Robert Carter | |
---|---|
Signature | |
Robert Carter (February 5, 1819 Albany, New York – February 15, 1879 Cambridge, Massachusetts) was a United States editor, historian and author. He was involved in the formation of the Republican Party.
He received a common school education, and passed one term in the Jesuit college of Chambly, Quebec. At 15, he was appointed assistant to the state librarian, who was also his guardian, at the state library at Albany. He remained there until 1838. At this time he began to publish poems and sketches in the daily papers, his first contribution being a long poem, which he dropped stealthily into the editor's letterbox, and which appeared the next day with flattering comments, but so frightfully misprinted that he hardly knew it. This experience and a natural aptitude led him to acquire proofreading as an accomplishment, at which he became very expert.
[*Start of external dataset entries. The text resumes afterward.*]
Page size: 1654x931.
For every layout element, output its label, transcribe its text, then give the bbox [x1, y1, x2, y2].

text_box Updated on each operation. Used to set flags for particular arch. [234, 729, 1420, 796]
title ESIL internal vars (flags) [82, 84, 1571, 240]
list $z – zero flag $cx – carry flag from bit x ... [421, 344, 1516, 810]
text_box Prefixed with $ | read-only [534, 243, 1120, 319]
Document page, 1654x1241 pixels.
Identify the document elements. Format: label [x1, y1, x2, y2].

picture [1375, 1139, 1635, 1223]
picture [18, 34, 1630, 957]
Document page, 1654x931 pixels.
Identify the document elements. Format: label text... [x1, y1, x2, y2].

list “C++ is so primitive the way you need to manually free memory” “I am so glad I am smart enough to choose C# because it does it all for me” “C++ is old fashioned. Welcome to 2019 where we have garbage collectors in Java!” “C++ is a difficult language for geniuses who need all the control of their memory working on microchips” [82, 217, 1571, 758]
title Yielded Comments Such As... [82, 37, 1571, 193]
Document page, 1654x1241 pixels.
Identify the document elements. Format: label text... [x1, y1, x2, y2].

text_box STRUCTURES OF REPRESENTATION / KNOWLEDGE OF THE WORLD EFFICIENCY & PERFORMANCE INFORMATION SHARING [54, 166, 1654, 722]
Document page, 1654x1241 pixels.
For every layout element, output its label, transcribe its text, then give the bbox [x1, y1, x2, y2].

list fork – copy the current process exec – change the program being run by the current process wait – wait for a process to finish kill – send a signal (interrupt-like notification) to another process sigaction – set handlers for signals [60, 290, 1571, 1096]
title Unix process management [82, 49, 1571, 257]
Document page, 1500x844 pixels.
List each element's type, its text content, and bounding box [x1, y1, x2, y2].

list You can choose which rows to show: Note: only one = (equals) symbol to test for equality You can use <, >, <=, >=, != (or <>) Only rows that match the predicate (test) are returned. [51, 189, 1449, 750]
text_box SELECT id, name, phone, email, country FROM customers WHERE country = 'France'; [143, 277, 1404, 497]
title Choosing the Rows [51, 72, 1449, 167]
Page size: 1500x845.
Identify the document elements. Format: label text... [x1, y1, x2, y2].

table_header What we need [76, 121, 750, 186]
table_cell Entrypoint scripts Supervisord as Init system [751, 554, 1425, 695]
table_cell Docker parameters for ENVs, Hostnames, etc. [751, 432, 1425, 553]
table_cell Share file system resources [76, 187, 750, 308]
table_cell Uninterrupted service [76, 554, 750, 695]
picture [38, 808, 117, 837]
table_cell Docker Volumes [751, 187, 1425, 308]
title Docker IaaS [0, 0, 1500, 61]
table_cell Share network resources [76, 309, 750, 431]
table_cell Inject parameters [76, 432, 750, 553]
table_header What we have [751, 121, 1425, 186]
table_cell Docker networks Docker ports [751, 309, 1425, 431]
In 1841 he went to Boston, where he formed a lifelong friendship with James Russell Lowell, and together they began The Pioneer, a Literary and Critical Magazine, a monthly magazine which the Cyclopædia of American Literature said was “of too fine a cast to be successful.” Nevertheless, its want of success was due, not to the editors, but to the publisher, who mismanaged it and failed when but three numbers had been issued. Among the contributors were Poe, Hawthorne, Whittier, Neal, Barrett (afterward Mrs. Browning), and the sculptor Story. Carter began in its pages a serial novel entitled The Armenian's Daughter.
He next spent two years in editing statistical and geographical works, and writing for periodicals. His story, “The Great Tower of Tarudant,” ran through several numbers of the Broadway Journal, then edited by Poe. In 1845 he became a clerk in the post office at Cambridge, and from 1847 to 1848 was private secretary to Prescott the historian. His elaborate article on the character and habits of Prescott, written for the New York Tribune just after the historian's death in 1859, was republished in a memorial volume issued by the Massachusetts Historical Society.